O sistema de cotas para ingresso nos cursos de graduação e pós-graduação da UNEB situa-se como uma política pública de ação afirmativa institucional para democratização do ensino superior. O sistema de cotas implantado na instituição configura como uma política botton-up “de baixo, ou do local, para cima” (SOUZA, 2018, p. 27), ou seja, foi criada por uma instituição que tem autonomia didático-científica, administrativa e de gestão financeira, a partir das reivindicações dos movimentos negros e sociais e da própria comunidade acadêmica.
Apesar da instituição fazer parte da administração pública, o sistema de cotas não configura uma política de Estado, porque essa tem uma abrangência maior, caráter contínuo e depende da aprovação de várias instâncias político-administrativas, assim como, não pode ser classificada como política pública governamental, por não ter sido criada pela vontade ou plano de um governo específico, em determinado momento da história.
Sistemas de cotas da UNEB: uma política pública para democratização de acesso à educação superior
A política de cotas implementadas pela UNEB, no âmbito da educação superior, foi criada no ano 2000, em um contexto de intensa desigualdade social e restrito acesso de determinados grupos étnicos à universidade, bem como a outros direitos fundamentais, assegurados constitucionalmente.
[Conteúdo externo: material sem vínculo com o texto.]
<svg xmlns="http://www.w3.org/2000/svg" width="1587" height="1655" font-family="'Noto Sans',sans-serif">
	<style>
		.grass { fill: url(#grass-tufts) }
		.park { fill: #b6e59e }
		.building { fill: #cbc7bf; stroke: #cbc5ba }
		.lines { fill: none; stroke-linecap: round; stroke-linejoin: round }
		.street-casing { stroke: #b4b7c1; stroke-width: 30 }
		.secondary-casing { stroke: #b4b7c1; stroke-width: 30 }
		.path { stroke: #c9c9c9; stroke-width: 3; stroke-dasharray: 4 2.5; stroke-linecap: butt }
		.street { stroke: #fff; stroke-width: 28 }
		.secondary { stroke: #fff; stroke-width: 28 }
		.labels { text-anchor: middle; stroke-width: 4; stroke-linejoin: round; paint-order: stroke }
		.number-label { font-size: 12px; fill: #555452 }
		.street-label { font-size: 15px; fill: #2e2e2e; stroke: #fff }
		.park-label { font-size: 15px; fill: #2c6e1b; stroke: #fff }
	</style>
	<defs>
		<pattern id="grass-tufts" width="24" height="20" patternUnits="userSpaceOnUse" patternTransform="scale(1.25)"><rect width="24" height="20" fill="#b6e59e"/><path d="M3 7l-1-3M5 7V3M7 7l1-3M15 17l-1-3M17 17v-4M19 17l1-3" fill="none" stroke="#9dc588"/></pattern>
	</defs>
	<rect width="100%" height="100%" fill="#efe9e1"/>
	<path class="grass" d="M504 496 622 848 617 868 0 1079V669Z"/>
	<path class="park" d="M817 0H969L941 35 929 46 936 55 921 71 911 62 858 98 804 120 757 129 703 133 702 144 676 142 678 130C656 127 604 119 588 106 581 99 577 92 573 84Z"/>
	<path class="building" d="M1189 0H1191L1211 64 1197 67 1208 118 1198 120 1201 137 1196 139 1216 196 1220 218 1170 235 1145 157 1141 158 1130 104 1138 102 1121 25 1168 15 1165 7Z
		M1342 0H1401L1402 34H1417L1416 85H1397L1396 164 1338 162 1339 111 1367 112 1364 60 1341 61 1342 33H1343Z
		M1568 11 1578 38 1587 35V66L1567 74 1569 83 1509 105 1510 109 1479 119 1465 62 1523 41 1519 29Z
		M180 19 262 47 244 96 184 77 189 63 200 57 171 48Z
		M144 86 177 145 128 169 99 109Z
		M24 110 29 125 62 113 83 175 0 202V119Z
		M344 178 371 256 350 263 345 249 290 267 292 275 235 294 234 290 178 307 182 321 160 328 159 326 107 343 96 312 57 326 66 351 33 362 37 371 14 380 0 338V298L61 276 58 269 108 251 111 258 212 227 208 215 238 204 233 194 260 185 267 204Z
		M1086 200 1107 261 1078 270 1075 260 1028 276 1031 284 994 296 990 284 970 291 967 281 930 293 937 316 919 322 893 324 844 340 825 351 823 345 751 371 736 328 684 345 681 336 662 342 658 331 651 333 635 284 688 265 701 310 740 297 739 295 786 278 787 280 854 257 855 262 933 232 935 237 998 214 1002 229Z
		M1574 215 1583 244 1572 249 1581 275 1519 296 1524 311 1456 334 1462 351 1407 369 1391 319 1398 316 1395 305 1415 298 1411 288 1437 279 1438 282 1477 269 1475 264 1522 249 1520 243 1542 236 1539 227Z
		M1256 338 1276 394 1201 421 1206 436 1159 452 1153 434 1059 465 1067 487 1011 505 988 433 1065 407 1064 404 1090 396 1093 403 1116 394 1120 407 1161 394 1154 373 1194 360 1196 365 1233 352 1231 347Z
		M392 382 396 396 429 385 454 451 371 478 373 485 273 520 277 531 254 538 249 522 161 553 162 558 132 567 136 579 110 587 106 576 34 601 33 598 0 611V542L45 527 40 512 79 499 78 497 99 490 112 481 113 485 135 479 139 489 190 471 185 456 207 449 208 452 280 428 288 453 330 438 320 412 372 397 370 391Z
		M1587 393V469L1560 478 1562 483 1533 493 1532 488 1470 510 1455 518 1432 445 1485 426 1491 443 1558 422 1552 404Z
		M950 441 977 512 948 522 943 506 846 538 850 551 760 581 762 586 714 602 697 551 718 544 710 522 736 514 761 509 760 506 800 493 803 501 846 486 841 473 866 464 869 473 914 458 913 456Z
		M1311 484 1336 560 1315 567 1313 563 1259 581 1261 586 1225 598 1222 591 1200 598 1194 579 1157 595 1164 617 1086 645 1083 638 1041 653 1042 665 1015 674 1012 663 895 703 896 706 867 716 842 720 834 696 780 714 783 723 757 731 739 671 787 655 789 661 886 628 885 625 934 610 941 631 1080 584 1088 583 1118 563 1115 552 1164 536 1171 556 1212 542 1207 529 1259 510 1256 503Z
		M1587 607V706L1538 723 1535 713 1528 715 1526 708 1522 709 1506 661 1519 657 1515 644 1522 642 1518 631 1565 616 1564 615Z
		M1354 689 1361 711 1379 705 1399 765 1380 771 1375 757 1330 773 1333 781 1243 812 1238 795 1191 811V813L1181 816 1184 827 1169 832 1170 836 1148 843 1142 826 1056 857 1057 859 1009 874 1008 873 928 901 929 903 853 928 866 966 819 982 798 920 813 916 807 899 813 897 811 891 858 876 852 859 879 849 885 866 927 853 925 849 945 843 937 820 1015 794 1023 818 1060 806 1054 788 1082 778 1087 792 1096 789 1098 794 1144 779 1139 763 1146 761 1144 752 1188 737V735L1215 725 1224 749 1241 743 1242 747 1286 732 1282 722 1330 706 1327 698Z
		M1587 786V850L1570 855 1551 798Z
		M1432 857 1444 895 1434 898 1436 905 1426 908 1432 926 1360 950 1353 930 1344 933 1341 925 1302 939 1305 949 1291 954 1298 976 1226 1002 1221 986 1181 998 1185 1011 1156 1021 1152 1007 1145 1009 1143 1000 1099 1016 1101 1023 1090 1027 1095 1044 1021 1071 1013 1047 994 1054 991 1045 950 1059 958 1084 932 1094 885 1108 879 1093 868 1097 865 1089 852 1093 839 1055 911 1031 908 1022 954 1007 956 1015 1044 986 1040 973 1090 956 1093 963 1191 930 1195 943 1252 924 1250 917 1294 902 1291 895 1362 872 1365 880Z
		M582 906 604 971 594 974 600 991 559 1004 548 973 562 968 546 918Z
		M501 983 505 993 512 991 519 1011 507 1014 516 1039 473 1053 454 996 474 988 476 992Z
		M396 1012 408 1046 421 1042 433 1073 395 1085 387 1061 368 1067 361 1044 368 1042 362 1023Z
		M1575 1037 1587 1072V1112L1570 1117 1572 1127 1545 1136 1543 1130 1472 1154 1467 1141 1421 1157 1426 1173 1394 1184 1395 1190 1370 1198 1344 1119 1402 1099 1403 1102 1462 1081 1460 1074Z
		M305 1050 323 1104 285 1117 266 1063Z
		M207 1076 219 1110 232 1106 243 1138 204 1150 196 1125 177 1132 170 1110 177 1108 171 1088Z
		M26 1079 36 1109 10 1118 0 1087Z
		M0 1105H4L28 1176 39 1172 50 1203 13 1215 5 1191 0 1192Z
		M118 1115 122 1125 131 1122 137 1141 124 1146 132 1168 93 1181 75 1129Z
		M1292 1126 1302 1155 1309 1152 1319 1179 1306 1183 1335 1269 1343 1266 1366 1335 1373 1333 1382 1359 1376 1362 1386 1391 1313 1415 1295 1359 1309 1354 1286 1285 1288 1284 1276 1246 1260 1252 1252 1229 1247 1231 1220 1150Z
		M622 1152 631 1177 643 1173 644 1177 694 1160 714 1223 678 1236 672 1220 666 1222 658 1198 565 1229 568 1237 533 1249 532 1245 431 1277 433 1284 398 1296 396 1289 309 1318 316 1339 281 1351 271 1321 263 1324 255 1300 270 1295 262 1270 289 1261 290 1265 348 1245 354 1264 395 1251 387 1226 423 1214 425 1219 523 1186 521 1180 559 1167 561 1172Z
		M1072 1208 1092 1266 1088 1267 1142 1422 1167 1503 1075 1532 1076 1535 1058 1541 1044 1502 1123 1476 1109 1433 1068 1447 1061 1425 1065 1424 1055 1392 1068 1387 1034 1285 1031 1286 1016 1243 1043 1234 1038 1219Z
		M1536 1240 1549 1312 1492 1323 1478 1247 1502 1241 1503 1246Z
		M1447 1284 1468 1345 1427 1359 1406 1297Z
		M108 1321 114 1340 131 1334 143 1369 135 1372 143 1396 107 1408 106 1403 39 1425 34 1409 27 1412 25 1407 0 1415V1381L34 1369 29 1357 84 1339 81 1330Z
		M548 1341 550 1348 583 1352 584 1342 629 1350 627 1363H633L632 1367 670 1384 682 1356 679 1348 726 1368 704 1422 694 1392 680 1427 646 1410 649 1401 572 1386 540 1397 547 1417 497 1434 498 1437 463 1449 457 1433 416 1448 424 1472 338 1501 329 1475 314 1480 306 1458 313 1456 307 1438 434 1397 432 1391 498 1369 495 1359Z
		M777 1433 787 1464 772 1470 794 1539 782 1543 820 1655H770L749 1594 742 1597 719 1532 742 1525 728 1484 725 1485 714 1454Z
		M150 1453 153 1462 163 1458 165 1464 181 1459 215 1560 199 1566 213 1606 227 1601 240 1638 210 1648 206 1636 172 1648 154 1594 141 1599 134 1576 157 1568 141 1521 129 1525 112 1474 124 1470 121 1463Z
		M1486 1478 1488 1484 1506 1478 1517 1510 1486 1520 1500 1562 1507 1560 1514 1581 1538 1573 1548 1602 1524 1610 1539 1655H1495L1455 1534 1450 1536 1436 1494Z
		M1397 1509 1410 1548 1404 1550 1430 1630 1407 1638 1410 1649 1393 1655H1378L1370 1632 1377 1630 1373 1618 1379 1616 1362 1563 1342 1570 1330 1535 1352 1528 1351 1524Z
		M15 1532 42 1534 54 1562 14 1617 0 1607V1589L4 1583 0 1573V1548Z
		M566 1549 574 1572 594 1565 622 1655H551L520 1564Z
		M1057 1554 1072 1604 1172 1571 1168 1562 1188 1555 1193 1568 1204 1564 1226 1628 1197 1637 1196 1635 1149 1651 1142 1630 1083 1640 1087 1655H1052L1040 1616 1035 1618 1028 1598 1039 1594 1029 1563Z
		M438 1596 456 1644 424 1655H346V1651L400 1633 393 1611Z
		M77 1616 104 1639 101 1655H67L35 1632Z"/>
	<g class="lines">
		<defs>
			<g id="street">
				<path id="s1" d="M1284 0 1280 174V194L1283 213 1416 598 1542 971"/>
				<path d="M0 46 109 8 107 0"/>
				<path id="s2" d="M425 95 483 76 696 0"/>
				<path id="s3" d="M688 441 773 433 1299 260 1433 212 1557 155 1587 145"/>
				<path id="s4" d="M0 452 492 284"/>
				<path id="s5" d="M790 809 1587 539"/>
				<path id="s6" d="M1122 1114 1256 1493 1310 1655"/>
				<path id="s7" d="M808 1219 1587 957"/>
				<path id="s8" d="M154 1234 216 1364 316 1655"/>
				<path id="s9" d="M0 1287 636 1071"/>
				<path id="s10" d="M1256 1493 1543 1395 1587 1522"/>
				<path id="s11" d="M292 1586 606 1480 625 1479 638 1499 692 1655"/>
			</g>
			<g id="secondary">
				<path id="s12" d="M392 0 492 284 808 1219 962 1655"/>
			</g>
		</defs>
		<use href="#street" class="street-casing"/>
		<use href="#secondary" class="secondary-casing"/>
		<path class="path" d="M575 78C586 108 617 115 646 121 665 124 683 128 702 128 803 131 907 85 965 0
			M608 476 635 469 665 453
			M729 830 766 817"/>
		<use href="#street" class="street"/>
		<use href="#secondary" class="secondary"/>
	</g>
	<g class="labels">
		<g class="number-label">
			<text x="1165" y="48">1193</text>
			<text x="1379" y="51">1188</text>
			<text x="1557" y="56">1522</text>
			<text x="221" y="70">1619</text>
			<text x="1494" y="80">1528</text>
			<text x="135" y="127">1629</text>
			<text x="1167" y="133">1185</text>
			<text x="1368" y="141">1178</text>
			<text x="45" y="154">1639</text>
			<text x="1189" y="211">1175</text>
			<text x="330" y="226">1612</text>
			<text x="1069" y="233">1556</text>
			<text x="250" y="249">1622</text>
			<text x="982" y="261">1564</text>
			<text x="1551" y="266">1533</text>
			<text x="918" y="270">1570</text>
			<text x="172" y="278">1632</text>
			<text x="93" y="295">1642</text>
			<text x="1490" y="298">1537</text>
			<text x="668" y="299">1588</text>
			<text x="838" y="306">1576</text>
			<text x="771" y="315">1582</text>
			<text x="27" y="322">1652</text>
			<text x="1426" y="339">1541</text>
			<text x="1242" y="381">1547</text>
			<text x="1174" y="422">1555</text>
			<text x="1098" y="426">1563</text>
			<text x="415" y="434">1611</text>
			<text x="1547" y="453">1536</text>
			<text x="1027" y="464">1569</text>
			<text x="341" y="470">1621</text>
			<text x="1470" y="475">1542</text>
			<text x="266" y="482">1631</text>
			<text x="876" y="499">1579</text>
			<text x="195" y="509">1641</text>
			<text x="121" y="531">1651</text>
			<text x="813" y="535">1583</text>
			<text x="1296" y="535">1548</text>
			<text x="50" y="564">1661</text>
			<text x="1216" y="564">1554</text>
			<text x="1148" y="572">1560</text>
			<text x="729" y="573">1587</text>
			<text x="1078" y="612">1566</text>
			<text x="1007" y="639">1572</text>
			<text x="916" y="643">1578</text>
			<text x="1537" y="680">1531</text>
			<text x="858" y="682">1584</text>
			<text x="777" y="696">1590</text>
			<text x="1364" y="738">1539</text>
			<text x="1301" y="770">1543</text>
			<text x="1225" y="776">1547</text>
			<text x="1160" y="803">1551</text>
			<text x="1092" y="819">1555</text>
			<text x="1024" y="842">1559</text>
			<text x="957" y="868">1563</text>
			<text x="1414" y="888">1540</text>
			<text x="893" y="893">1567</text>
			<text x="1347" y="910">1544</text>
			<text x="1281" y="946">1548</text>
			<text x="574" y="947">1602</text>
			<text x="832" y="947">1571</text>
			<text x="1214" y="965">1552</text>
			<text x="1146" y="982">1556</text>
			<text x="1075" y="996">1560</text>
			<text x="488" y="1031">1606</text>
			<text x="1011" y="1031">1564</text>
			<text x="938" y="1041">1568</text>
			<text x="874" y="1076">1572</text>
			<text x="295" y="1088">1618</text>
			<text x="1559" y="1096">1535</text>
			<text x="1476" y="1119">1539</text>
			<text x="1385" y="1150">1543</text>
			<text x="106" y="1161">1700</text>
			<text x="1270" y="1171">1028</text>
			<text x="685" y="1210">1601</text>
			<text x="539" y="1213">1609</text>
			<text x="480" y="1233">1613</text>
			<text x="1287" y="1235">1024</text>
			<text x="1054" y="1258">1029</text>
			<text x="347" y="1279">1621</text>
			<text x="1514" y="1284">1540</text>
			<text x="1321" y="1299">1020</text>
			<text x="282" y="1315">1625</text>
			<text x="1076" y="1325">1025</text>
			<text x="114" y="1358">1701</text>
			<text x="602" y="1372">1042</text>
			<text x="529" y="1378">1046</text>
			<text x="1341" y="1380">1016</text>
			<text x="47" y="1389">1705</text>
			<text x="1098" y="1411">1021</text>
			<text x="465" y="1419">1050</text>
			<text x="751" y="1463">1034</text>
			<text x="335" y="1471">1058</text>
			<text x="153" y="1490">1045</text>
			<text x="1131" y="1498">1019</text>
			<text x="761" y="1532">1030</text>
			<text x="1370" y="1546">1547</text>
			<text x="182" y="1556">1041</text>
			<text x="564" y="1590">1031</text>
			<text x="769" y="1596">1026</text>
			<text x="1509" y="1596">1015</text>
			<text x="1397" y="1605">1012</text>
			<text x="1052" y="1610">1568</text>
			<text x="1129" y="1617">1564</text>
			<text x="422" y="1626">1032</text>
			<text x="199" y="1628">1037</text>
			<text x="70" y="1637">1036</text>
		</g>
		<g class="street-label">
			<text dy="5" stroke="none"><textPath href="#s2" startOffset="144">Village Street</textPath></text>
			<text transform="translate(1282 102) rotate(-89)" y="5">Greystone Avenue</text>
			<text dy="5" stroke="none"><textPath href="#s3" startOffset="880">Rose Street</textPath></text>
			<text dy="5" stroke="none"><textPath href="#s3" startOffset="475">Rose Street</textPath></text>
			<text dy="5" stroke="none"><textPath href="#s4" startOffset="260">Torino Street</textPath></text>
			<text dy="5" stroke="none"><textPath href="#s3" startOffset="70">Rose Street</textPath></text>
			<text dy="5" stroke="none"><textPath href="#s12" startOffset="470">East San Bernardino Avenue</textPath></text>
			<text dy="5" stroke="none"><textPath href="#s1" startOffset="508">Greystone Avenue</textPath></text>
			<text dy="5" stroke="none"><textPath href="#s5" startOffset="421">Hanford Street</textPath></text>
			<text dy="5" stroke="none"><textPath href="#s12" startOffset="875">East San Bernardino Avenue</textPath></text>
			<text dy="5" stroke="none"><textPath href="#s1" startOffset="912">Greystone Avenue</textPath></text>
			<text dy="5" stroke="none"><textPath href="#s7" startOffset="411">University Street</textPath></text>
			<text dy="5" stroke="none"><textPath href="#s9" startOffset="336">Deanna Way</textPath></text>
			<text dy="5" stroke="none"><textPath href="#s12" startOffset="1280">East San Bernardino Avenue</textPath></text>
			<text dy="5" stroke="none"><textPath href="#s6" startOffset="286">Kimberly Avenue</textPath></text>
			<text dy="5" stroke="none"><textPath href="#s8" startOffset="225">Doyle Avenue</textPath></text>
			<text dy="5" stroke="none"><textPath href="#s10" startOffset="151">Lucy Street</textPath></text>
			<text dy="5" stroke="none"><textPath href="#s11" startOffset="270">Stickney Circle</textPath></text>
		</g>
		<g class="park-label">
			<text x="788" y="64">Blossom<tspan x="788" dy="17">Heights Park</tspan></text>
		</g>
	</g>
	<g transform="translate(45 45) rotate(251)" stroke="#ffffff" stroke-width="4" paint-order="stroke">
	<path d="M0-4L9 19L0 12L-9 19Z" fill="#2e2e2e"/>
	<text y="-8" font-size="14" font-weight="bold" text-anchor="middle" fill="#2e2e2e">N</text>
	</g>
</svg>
A Bahia, considerada o quinto maior estado do Brasil em dimensão territorial, o quarto em quantidade de habitantes e com uma população 13% autodeclarada negra e 0,5% indígena, nesse mesmo ano, apresentou uma taxa de analfabetismo de 21,5% (negros) e 8,3% (brancos) na população com 15 anos ou mais. Já o quantitativo de adultos graduados era muito baixo, restringia-se a: pardos (2,4%), indígenas (2,2%), pretos (2,1%), brancos (9,9%), conforme dados do IBGE (2000). Embora a dificuldade de acesso à educação superior constituísse um problema nacional, atingindo principalmente a população afrodescendente, na Bahia, atingia a população em maior dimensão porque era um dos estados com o quantitativo de negros e pardos (74%), segundo dados do (IBGE, 2000).
Somado a esse panorama, no início do século XXI houve uma intensificação das reivindicações do movimento negro, pelo direito à educação e à inclusão de temáticas relacionadas à cultura africana, no currículo escolar. Em 2003, foi aprovado pelo Congresso Nacional a Lei nº 10.639/03, que normatizou o ensino obrigatório de História e Cultura Afro-Brasileira e Africana nos estabelecimentos de Ensino Fundamental e Médio, oficiais e particulares. Devido a essa lei, foram inseridos componentes curriculares com a mesma temática nos cursos de licenciaturas para capacitar os professores.
Todos esses fatos corroboraram para a formação de agenda de reivindicações por parte dos coletivos organizados (WU et al, 2014) no Estado da Bahia, para democratização de acesso à educação superior. Atenta à essas demandas, a UNEB, inicialmente, propôs à Assembleia Legislativa do Estado, como primeira iniciativa, a criação de uma lei que garantisse a reserva de 20% das vagas ofertadas para candidatos negros, em todas as Universidades Estaduais da Bahia (UEBAS)4, mas o pleito não foi atendido. Diante disso, a gestão da UNEB, utilizando-se da prerrogativa de autonomia acadêmico-administrativa, apresentou ao seu Conselho Universitário (CONSU) a proposta de criação de uma cota de 40% das vagas para candidatos pardos e negros, nos seus cursos de graduação e pós-graduação, tornando-se pioneira, no Brasil, na implementação de políticas afirmativas dessa natureza.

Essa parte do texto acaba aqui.